(Beginning of DOCUMENT EXTRACT)
Fisk v. ARS National Services, Inc.
Filing
16
DECISION AND ORDER granting in part and denying in part Plaintiff's 8 Motion to Strike. Signed by Senior Judge Thomas J. McAvoy on 8/7/2012. (amt)
UNITED STATES DISTRICT COURT
NORTHERN DISTRICT OF NEW YORK
-------------------------------BERNADENE M. FISK,
Plaintiff,
v.
1:12-cv-478
ARS NATIONAL SERVICES, INC.,
Defendant.
-------------------------------THOMAS J. McAVOY
Senior United States District Judge
DECISION and ORDER
Plaintiff Bernadene Fisk commenced the instant action against Defendant ARS
National Services, Inc. asserting violations of the Fair Debt Collection Practices Act
(“FDCPA”), 15 U.S.C. § 1692 et seq. The claimed violations include: (a) contacting a
consumer known to be represented by an attorney; (b) contacting a consumer’s place of
employment when the debt collector knows, or has reason to know, that the consumer’s
employer prohibits the consumer from receiving such communications; (c) contacting third
parties without prior consent from the consumer for an improper purpose; (d) engaging in
harassing, oppressive and/or abusive conduct; (e) using obscene language; (f) causing a
consumer’s telephone to ring, or to continuously annoy, abuse, or harass a consumer; and
(g) using unconscionable means to collect a debt. In response to the Complaint, Defendant
filed an Answer asserting numerous affirmative defenses. Plaintiff now moves to strike the
third, fourth, fifth, sixth, and seventh affirmative defenses. Defendant has failed to timely
oppose the motion.
I.
STANDARD OF REVIEW
Pursuant to Federal Rule of Civil Procedure 12(f), a court may strike from a
pleading an insufficient defense or any redundant, immaterial, impertinent, or scandalous
matter. Fed. R. Civ. P. 12(f). Motions to strike affirmative defenses are generally disfavored.
See, e.g., MTA Metro North R.R. v. Buchanan Marine, No., 3:05-CV-881, 2006 WL 3544936,
*3 (D.Conn. Dec. 8, 2006) (citing William Z. Salcer, Panfeld, Edelman v. Envicon Equities,
744 F.2d 935, 938-39 (2d Cir. 1984), vacated on other grounds, 478 U .S. 1015 (1986)).
(End of DOCUMENT EXTRACT)
(Beginning of INFORMATION)
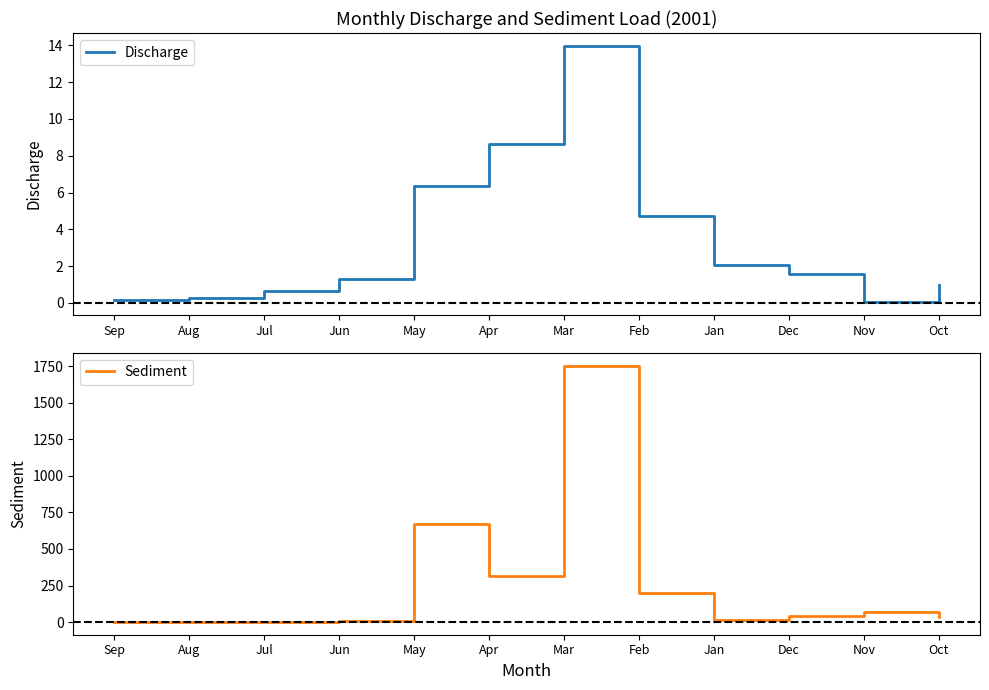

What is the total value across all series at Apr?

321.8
(End of INFORMATION)
(Beginning of INFORMATION)
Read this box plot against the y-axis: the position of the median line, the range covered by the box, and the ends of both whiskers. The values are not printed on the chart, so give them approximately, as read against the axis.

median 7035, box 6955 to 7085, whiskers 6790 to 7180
(End of INFORMATION)
__ASSIGNED TASK 1__. In the court order, replace "Senior Judge" with "District Judge" and write out the passage from "Fisk v. ARS" up to and including "on 8/7/2012. (amt)".
__ASSIGNED TASK 2__. Render this sentence from the court order in Spanish: "Motions to strike affirmative defenses are generally disfavored."
__ASSIGNED TASK 3__. According to the court order, on what authority may a court strike material from a pleading, and what kind of material may be struck?
The lines above have no connection to the court order.

__WRITTEN ANSWER 1__.
Fisk v. ARS National Services, Inc.
Filing
16
DECISION AND ORDER granting in part and denying in part Plaintiff's 8 Motion to Strike. Signed by District Judge Thomas J. McAvoy on 8/7/2012. (amt)

__WRITTEN ANSWER 2__. Las mociones para suprimir defensas afirmativas por lo general no se ven con buenos ojos.

__WRITTEN ANSWER 3__. A court may strike material under Federal Rule of Civil Procedure 12(f). It may remove an insufficient defense or any redundant, immaterial, impertinent, or scandalous matter.